** WHAT YOU SHOULD DO **
Beneath this task is a listing; tally its lines that contain "center" and give only the total.

** DATASET ENTRIES **

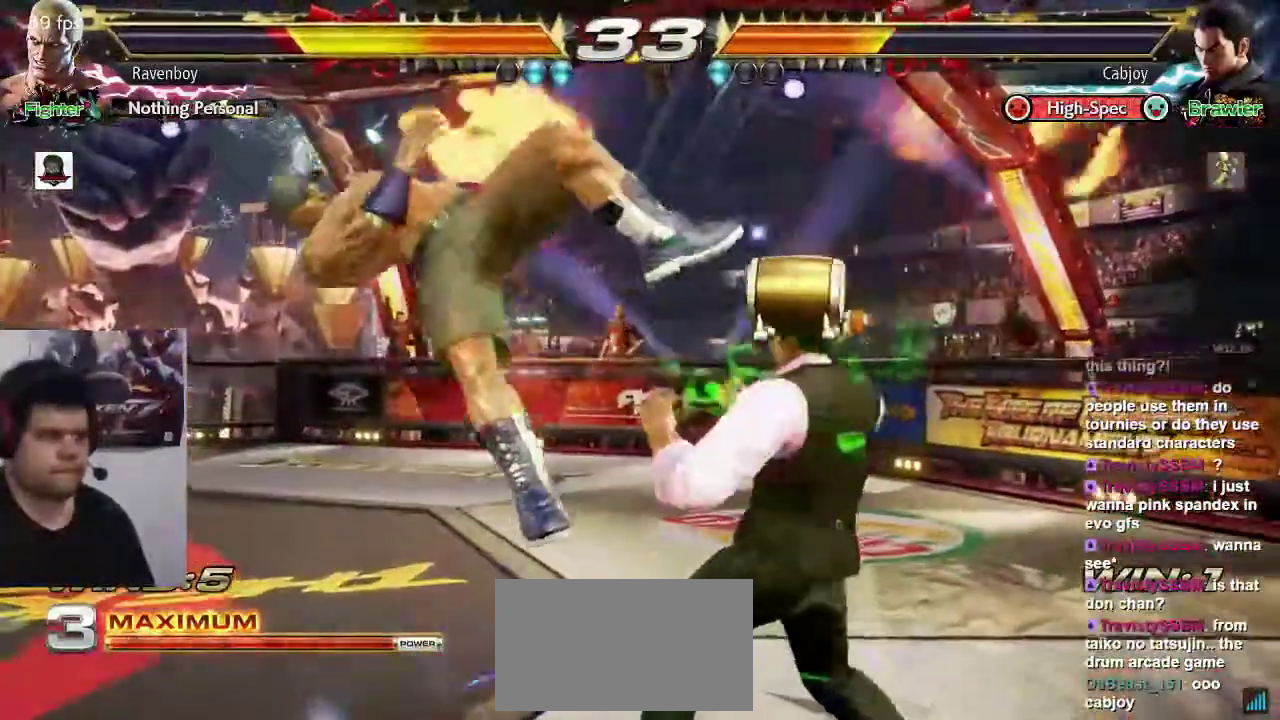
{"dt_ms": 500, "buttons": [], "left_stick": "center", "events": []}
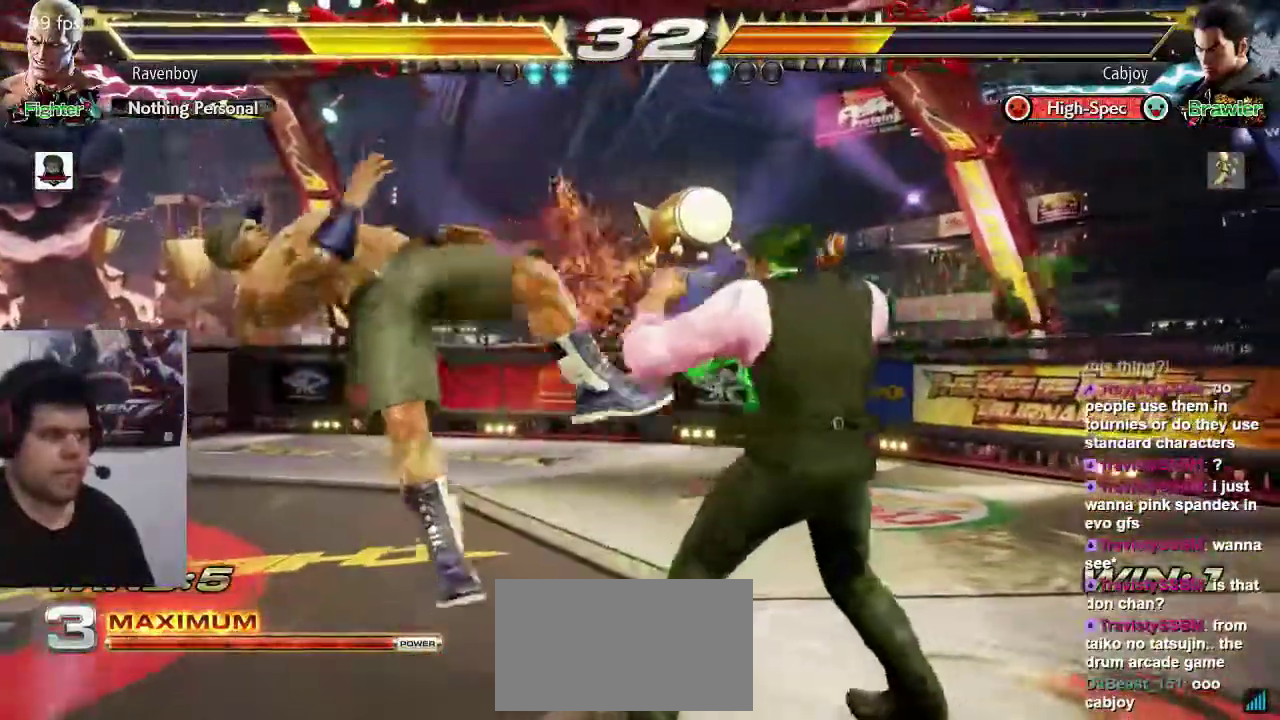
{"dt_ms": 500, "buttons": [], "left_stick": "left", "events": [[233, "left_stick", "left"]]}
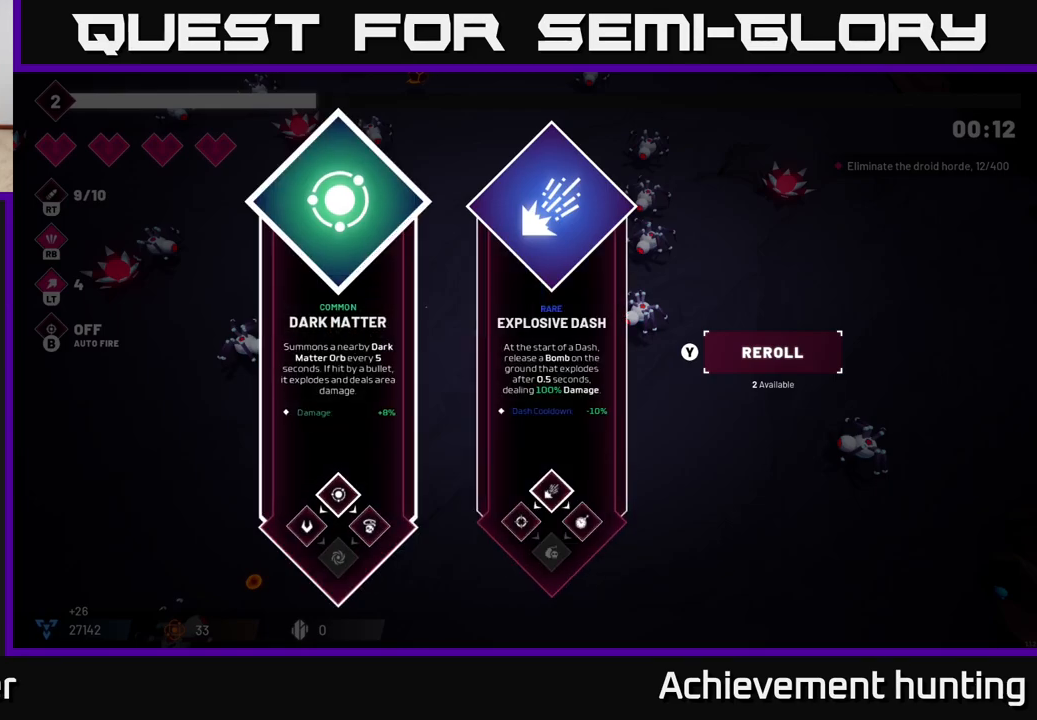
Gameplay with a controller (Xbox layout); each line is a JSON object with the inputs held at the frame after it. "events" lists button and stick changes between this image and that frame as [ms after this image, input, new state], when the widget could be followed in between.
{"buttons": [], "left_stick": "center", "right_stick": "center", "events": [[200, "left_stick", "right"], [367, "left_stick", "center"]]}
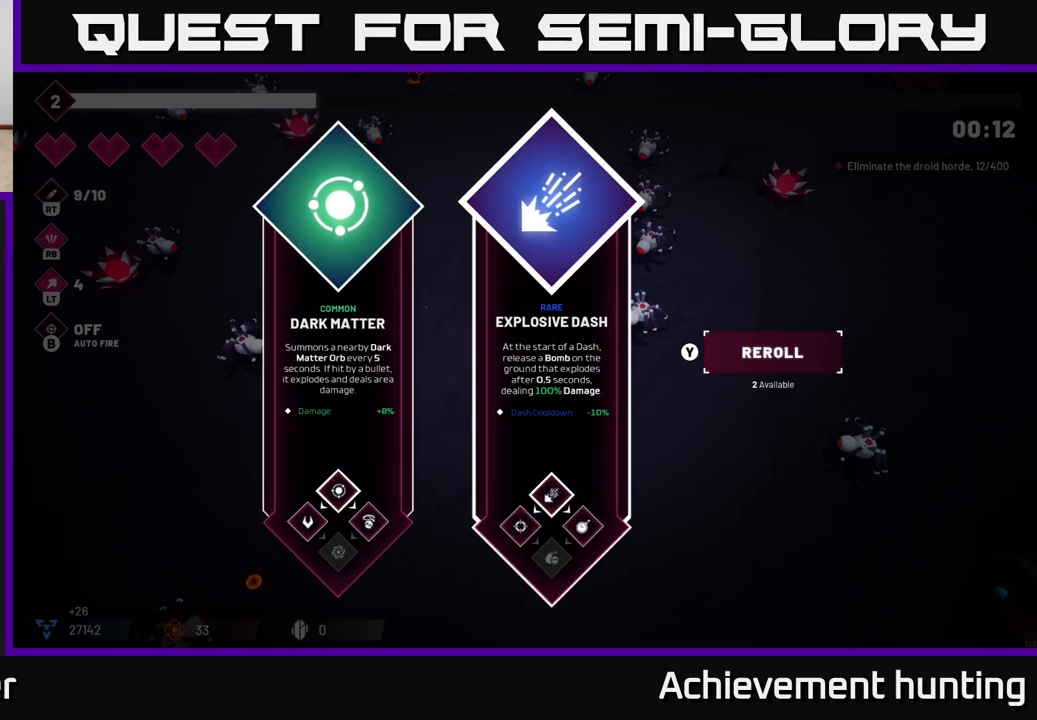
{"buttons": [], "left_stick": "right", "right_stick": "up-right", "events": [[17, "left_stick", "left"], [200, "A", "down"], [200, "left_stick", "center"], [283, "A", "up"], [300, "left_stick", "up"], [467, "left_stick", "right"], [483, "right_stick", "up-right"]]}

** OUTPUT OF THE EXERCISE **
3